Two more of the five persons killed in what police have described as a drug-related shooting Friday night in a Landover apartment have been identified as New York men, one of them a partly paralyzed native of Jamaica known by the nickname "Chief," Prince George's County police sources said yesterday.
The full names of the two men have not been released because relatives had not been notified of their deaths, police said.
Earlier, police identified two other victims of the multiple slayings as Everton Mitchell, 21, of the Bronx, N.Y., and Lloyd G. (Donnie) Chambers, 34, of Landover. Police still have not identified a woman who also died in the shootings.
Another woman who survived the slaughter with a gunshot wound in the neck remained in serious condition at Prince George's Hospital Center, police said. After undergoing surgery twice since late Friday night, the woman -- whose name has not been released -- talked to investigators yesterday about the shootings.
But police said the information she provided has not led them to a specific motive for the slayings, the largest drug-related incident of its kind in the county police department's 50-year history.
Police have tied the homicides to the escalating violence associated with out-of-town drug dealers -- many of them from New York and Miami -- who have invaded the Washington area in recent years to stake out what has become a lucrative market for illegal drug sales.
Many of the out-of-town drug dealers are natives of Jamaica who operate in loosely organized groups called posses. Their trademark, according to law enforcement authorities, is violence -- often dispensed with semiautomatic and automatic weapons. In the Landover shootings, three of the five victims have been identified by police or relatives as natives of Jamaica.
"They don't mess around," said Maj. James Ross of the department's Criminal Investigations Division. "If you steal their drugs or hold back on their money, they go after you."
To determine a specific motive, Ross said, investigators are gathering information about the four victims who have been identified. By trading and comparing information with other police departments -- including the District's -- detectives hope to learn about the victims' friends, relatives and business associations.
The victim known to police and Chambers' relatives as "Chief" is the same man who was wounded five years ago in a drug-related shooting in New York City, county police sources said. Since the shooting, police said, "Chief" had used a wheelchair.
One theory investigators are exploring, police sources said, is that "Chief" might have been a high-ranking member of a posse that had some type of dispute with a rival posse. "We've got to go back to them several times," Ross said. "They are not always cooperative. And sometimes, they might not even know the people we're asking about by the same name."
Assistant State's Attorney Thomas McManus, who has been advising the police department in the investigation, said his office has offered to subpoena any reluctant witnesses before a grand jury, where they could be forced to testify or face being sent to jail for contempt of court.

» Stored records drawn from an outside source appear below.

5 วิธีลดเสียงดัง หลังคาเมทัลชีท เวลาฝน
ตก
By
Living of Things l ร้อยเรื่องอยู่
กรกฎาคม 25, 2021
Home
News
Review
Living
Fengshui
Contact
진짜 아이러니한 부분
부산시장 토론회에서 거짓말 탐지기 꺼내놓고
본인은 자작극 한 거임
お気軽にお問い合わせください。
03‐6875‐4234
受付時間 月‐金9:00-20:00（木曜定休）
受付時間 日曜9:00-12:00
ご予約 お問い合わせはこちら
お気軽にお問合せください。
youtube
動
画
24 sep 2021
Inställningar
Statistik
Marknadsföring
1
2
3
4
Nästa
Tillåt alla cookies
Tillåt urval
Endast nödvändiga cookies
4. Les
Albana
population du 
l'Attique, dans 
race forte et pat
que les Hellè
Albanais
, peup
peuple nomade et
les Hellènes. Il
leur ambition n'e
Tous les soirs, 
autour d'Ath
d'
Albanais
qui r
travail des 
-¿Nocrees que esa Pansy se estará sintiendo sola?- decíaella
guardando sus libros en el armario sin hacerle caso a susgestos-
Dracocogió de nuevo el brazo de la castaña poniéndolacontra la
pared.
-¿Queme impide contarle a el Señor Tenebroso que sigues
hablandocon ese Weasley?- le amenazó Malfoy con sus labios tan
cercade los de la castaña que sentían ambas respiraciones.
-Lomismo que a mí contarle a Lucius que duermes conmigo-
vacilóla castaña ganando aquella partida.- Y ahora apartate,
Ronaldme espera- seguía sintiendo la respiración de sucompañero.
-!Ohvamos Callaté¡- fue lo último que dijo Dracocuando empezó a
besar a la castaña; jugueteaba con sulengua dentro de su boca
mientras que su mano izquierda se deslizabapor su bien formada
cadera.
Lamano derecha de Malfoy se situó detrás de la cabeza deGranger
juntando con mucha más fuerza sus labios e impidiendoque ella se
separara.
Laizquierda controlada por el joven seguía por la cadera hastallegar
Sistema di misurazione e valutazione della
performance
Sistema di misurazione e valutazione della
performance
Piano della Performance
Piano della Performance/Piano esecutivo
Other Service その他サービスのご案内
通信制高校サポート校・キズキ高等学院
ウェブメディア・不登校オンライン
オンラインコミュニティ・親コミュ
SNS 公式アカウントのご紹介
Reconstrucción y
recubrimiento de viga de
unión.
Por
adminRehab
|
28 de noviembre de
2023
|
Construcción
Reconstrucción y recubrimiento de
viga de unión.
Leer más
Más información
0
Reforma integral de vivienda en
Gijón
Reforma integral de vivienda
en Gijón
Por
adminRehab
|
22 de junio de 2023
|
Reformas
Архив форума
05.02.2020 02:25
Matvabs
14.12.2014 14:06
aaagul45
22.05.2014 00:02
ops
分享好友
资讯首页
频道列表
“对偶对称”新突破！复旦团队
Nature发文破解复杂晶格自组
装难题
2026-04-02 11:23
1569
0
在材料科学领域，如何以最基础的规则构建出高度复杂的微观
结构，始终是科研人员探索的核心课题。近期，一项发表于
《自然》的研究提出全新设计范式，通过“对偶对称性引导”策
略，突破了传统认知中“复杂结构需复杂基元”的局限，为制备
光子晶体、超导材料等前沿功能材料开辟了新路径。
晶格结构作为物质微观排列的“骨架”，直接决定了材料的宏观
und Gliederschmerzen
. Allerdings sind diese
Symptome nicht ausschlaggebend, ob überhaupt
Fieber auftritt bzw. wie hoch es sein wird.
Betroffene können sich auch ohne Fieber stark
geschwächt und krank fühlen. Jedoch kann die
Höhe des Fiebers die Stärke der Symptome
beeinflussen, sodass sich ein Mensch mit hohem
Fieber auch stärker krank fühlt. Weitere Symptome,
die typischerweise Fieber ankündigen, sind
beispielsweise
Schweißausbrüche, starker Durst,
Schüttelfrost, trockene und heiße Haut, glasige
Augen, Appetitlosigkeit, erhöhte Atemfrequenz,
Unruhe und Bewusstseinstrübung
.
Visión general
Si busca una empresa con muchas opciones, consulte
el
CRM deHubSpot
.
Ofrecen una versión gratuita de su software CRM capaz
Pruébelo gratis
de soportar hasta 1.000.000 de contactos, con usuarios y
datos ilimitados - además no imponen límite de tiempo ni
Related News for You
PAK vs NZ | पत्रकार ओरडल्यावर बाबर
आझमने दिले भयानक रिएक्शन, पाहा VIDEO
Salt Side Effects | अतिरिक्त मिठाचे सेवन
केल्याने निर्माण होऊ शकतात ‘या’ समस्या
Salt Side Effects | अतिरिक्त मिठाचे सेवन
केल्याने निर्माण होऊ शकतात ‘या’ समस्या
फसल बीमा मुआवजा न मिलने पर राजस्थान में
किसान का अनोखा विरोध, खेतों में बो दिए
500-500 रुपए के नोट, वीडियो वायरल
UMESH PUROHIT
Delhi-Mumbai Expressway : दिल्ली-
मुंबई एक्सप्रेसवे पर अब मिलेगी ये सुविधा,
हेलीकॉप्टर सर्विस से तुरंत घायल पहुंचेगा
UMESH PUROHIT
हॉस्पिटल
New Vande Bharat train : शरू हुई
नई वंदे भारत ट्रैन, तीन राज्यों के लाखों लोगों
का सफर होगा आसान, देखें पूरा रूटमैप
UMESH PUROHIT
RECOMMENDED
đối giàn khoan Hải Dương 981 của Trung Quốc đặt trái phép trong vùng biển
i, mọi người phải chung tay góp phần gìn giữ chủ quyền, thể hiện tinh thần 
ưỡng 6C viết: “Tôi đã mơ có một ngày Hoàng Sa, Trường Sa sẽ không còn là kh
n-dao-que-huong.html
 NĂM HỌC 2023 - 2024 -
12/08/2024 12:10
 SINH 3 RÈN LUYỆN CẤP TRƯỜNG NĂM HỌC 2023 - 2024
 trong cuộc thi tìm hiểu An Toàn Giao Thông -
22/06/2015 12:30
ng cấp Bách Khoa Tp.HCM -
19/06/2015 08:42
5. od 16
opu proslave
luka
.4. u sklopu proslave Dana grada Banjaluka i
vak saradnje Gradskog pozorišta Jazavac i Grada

One of the two victims whose names have been released by police had an arrest record in Prince George's County, authorities said.
Chambers, whose brother had been deported to Jamaica because of what relatives called "legal problems" associated with illegal drugs, was charged with assault with intent to murder last July after he allegedly beat his estranged girlfriend, Vera Michelle Miller, and fired a weapon at her. The charge was dismissed last October, with no explanation in the District Court files.